#### DATA PROVIDED:
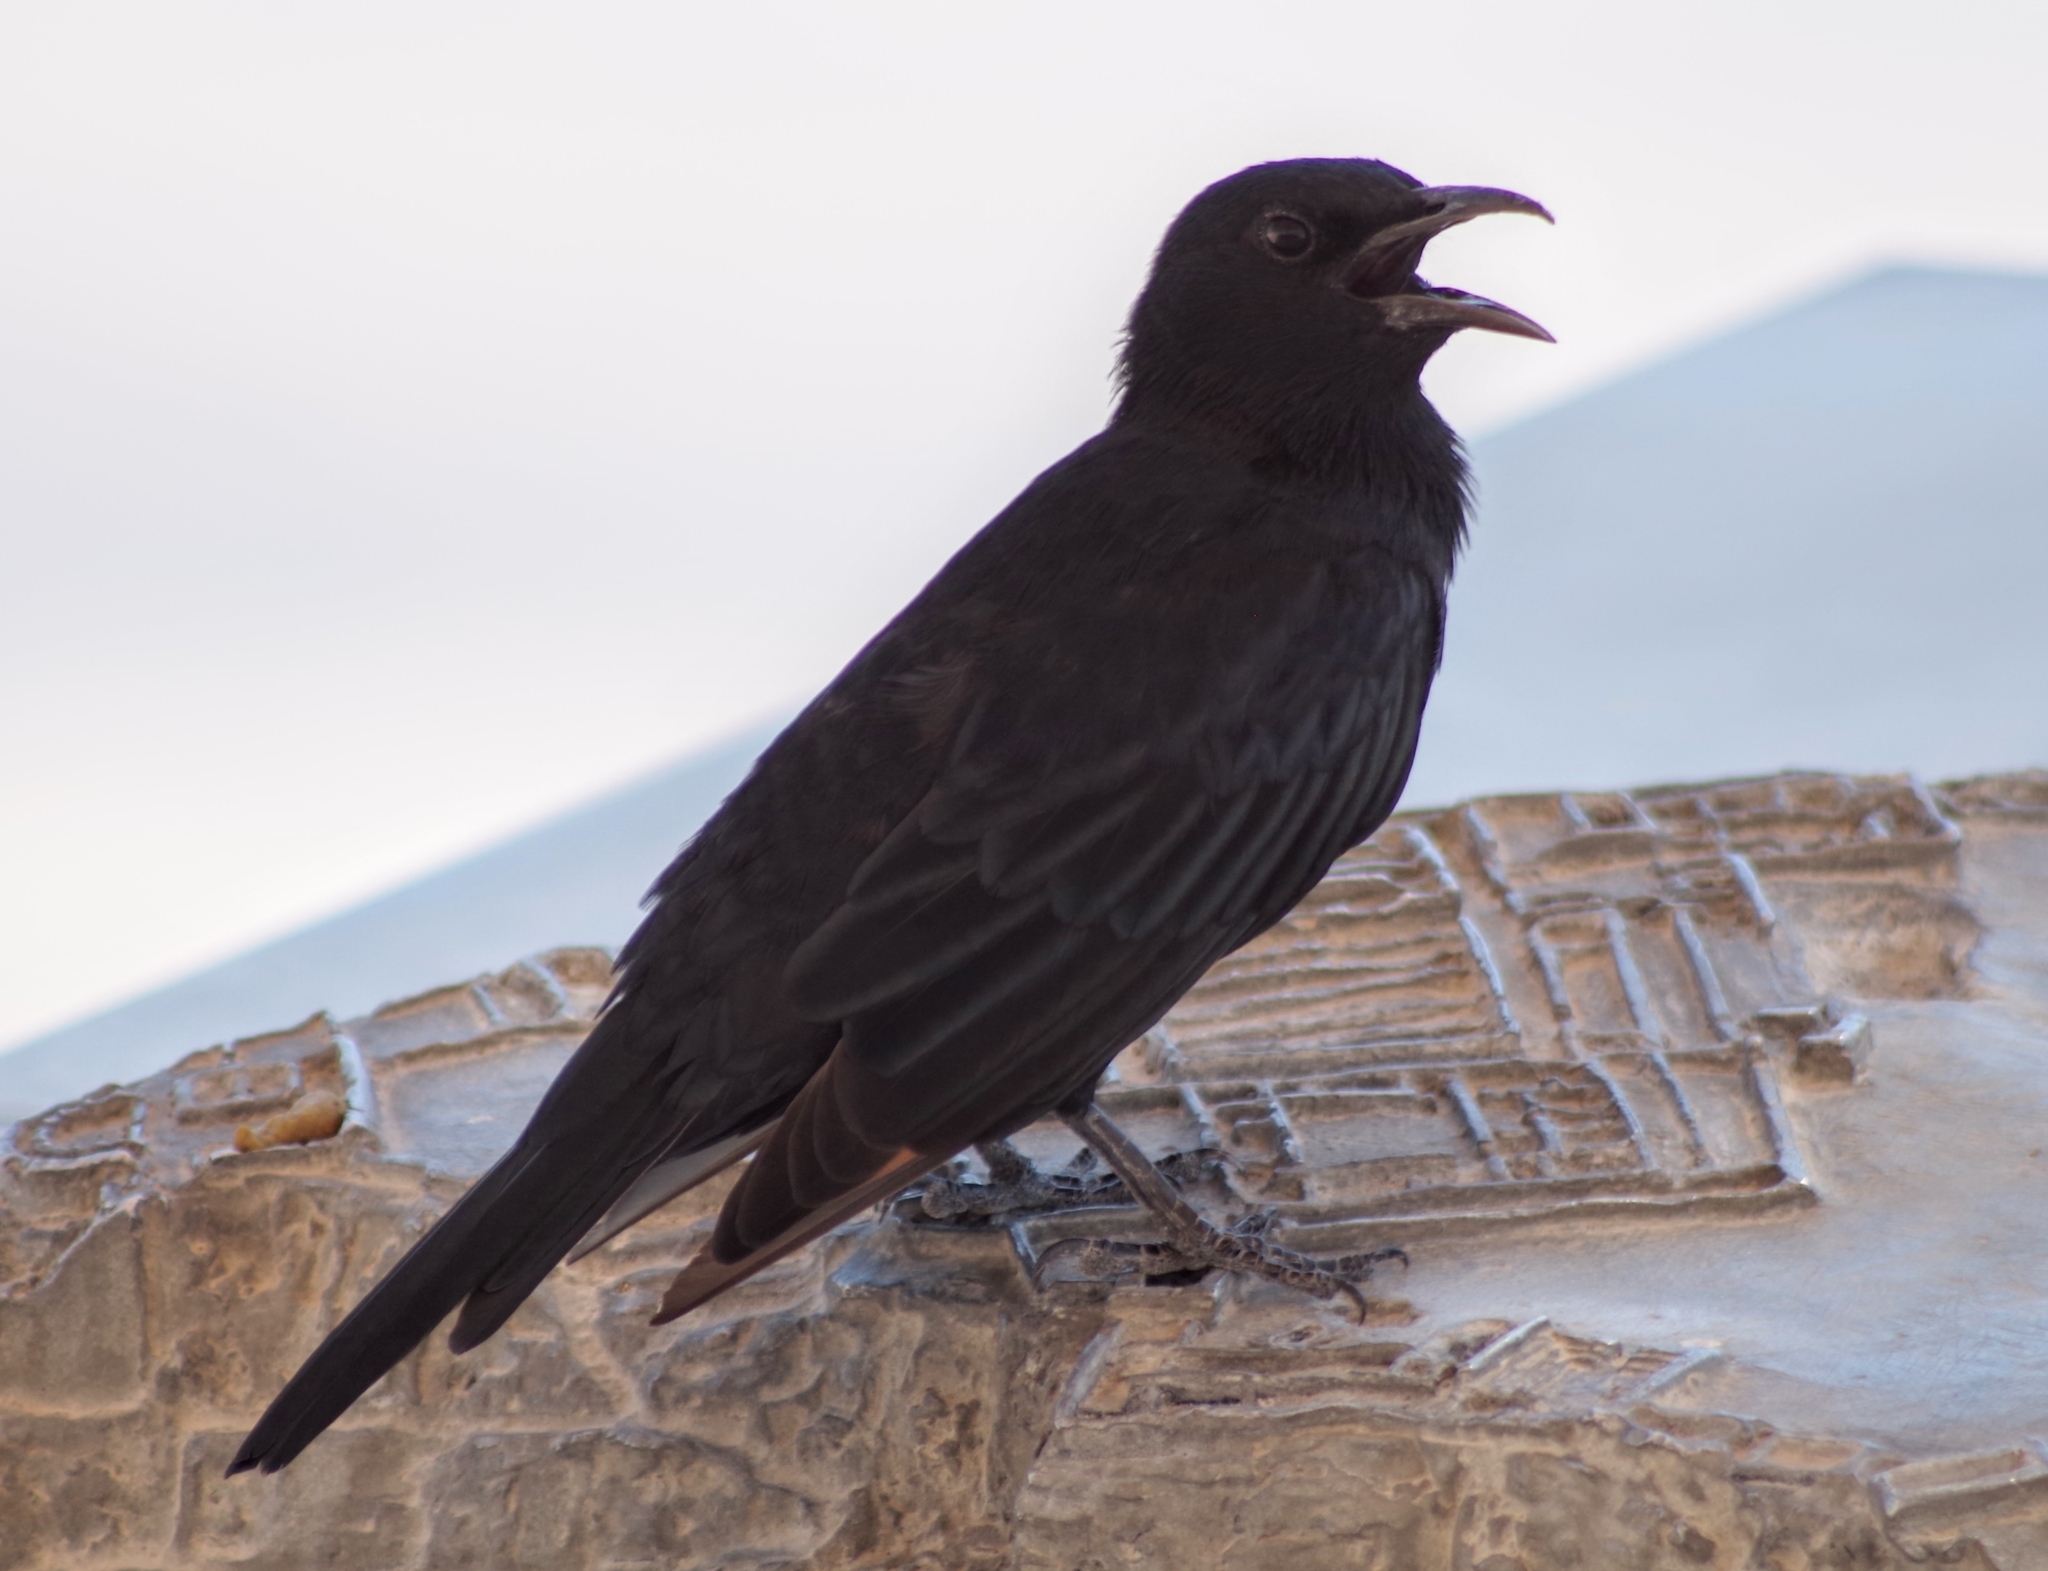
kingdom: Animalia
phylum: Chordata
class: Aves
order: Passeriformes
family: Sturnidae
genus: Onychognathus
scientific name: Onychognathus tristramii
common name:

#### STATED TASK:
Could you write out every row again with "scientific name" changed to "binomial name", keeping everything else the same and leaving out the pictures?

#### THE SOLUTION:
kingdom: Animalia
phylum: Chordata
class: Aves
order: Passeriformes
family: Sturnidae
genus: Onychognathus
binomial name: Onychognathus tristramii
common name:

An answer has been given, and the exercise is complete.